When a state starts floating an exit tax, it is telling you something more important than any campaign slogan: the people running the place know their model is not working.
They may not say it that way. They will call it fairness, responsibility, or making the wealthy “pay what they owe.” But the meaning is the same.
If families, entrepreneurs, and investors are leaving, the state can either ask why its policies are pushing them out, or it can try to tax them for escaping. An exit tax chooses punishment over reform.
I understand why these proposals resonate with some people. If you are watching wealthy residents relocate while governments still face bills for schools, roads, pensions, and other commitments, it is easy to feel like the people with the most mobility are ducking the tab.
That frustration is real. It deserves a serious answer. But an exit tax is not a serious answer. It is a confession that lawmakers would rather cling to a failing fiscal model than fix the spending, regulation, and tax policies that made people want to leave in the first place.
That is why the current trend is so revealing.
In California, proposals have centered on taxing billionaire net worth, including wealth that often exists on paper rather than in cash. In New York, the push has extended to a new surcharge on high-value second homes in New York City.
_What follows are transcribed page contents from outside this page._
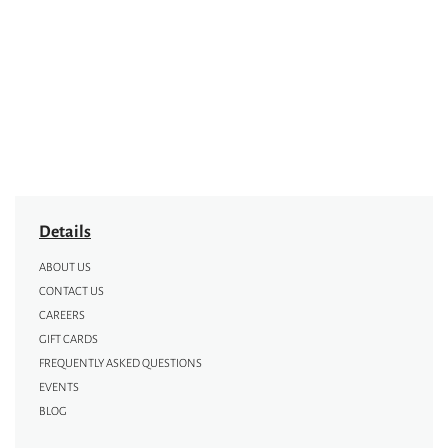
Details
ABOUT US
CONTACT US
CAREERS
GIFT CARDS
FREQUENTLY ASKED QUESTIONS
EVENTS
BLOG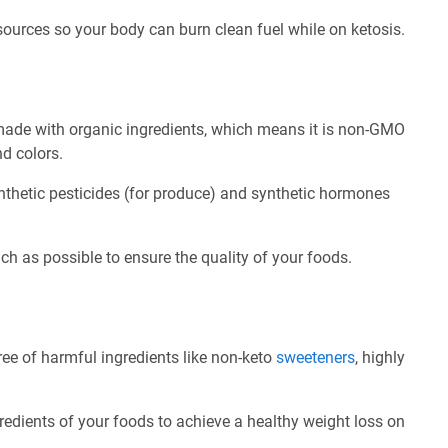
 sources so your body can burn clean fuel while on ketosis.
made with organic ingredients, which means it is non-GMO
nd colors.
nthetic pesticides (for produce) and synthetic hormones
ch as possible to ensure the quality of your foods.
ee of harmful ingredients like non-keto
sweeteners
, highly
redients of your foods to achieve a healthy weight loss on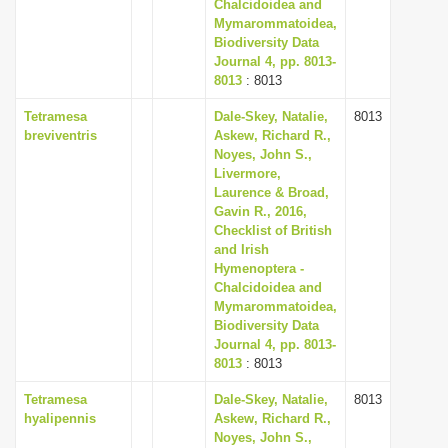
Chalcidoidea and
Mymarommatoidea,
Biodiversity Data
Journal 4, pp. 8013-
8013
: 8013
Tetramesa
Dale-Skey, Natalie,
8013
breviventris
Askew, Richard R.,
Noyes, John S.,
Livermore,
Laurence & Broad,
Gavin R., 2016,
Checklist of British
and Irish
Hymenoptera -
Chalcidoidea and
Mymarommatoidea,
Biodiversity Data
Journal 4, pp. 8013-
8013
: 8013
Tetramesa
Dale-Skey, Natalie,
8013
hyalipennis
Askew, Richard R.,
Noyes, John S.,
In Washington, lawmakers have already enacted a “millionaires’ tax.” These policies differ in form, but not in spirit. They all send the same message: if government has made your state too expensive, too hostile, or too unpredictable, it may still try to claim part of your future anyway.
The economics are worse than the politics. Supporters talk as if wealth is a pile of idle cash sitting in a vault, just waiting to be skimmed. It is not. Wealth is usually tied up in businesses, shares, property, and future earnings.
Taxing net worth or unrealized gains means taxing value that often has not been sold, realized, or converted into cash. That can force asset sales, dilute business ownership, weaken investment, and change behavior long before the tax collector ever gets a check.
A Hoover Institution analysis of California’s proposal found that once likely migration responses are considered, the measure could leave the state with a negative net present value of about $25 billion. That is the real lesson: politicians score the tax statically, but the economy does not sit still.
And that is before you get to the broader evidence. The OECD has noted that recurring net wealth taxes have become much less common across advanced economies because they tend to raise less revenue than promised while creating large compliance costs, avoidance incentives, and economic distortions. Countries tried them. Many backed away.
A recent NBER study on Scandinavian wealth taxation found that higher top wealth-tax rates reduced the number of wealthy taxpayers and that many of those taxpayers were business owners whose departure reduced investment, employment, and value-added.
That is the part too often ignored in political talking points. When a state drives out a founder, investor, or employer, it is not just losing one tax return. It is losing future jobs, future capital formation, and future opportunity for everybody else too.
Defenders of exit taxes still fall back on one argument that sounds morally satisfying: these taxpayers benefited from state infrastructure, legal protections, and markets while they lived there, so the state deserves one final cut.